Current visual representation learning remains bifurcated: vision-language models (e.g., CLIP) excel at global semantic alignment but lack spatial precision, while self-supervised methods (e.g., MAE, DINO) capture intricate local structures yet struggle with high-level semantic context. We argue that these paradigms are fundamentally complementary and can be integrated into a principled multi-task framework, further enhanced by dense spatial supervision. We introduce MTV, a multi-task visual pretraining framework that jointly optimizes a shared backbone across vision-language contrastive, self-supervised, and dense spatial objectives. To mitigate the need for manual annotations, we leverage high-capacity "expert" models -- such as Depth Anything V2 and OWLv2 -- to synthesize dense, structured pseudo-labels at scale. Beyond the framework, we provide a systematic investigation into the mechanics of multi-task visual learning, analyzing: (i) the marginal gain of each objective, (ii) task synergies versus interference, and (iii) scaling behavior across varying data and model scales. Our results demonstrate that MTV achieves "best-of-both-worlds" performance, significantly enhancing fine-grained spatial reasoning without compromising global semantic understanding. Our findings suggest that multi-task learning, fueled by high-quality pseudo-supervision, is a scalable path toward more general visual encoders.
Paper Structure (19 sections, 12 equations, 4 figures, 6 tables)

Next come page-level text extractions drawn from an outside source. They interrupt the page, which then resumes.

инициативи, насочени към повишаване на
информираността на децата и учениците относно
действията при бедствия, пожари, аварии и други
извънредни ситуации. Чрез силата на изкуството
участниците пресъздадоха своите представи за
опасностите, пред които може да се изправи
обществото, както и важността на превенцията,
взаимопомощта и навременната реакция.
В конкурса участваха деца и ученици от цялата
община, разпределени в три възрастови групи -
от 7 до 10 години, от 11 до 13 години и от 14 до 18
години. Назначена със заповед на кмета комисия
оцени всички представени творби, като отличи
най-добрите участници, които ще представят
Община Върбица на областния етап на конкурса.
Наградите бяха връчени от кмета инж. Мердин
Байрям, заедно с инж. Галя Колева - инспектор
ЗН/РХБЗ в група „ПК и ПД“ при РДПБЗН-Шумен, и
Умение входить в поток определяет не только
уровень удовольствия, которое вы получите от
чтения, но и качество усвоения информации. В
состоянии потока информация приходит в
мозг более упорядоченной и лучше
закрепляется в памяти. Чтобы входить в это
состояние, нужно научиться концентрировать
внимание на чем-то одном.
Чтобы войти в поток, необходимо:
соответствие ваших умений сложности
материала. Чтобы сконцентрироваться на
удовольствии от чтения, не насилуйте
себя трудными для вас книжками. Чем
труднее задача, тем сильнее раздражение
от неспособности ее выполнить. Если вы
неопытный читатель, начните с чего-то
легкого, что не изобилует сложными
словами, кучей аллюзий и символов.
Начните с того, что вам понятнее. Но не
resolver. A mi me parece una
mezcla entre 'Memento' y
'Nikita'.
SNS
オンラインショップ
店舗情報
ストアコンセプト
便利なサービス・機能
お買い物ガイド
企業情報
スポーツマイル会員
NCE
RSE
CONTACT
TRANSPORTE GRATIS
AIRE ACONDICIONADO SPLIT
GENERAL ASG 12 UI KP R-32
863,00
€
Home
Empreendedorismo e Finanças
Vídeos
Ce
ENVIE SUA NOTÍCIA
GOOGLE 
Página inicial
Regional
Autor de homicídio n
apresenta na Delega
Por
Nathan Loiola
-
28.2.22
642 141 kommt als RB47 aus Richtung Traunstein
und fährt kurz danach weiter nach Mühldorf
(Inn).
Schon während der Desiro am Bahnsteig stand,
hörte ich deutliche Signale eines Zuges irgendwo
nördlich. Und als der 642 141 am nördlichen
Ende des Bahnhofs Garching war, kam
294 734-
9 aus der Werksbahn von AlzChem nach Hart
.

This paper contains 19 sections, 12 equations, 4 figures, 6 tables.

Figures (4)

  • Figure 1: Multi-task supervision effects on a ViT-L model with 10M training samples. We integrate VL, SSL, and pseudo-labeled grounding and depth estimation into a unified training framework. This leads to strong and consistent performance gains across diverse vision and vision–language tasks.
  • Figure 2: Overview of our MTV framework.(a) Each image is paired with a web-crawled caption, and augmented with pseudo region–text pairs and relative depth maps generated by teacher models. (b) MTV jointly learns from three complementary supervision types: Global (image–caption contrast), Dense (region–text alignment, depth), and SSL (self-distillation, masked feature prediction). A shared image encoder is optimized together with a text encoder and an EMA teacher.
  • Figure 3: Data scaling behavior of multi-task visual pretraining.ViT-Base models are trained with 10M, 50M, and 100M samples under our multi-task setting. CLIP-Baseclip is shown as gray dashed line. Lower $\downarrow$ is better for NYUv2; higher $\uparrow$ is better elsewhere.
  • Figure 4: Visualizations of zero-shot relative depth estimation.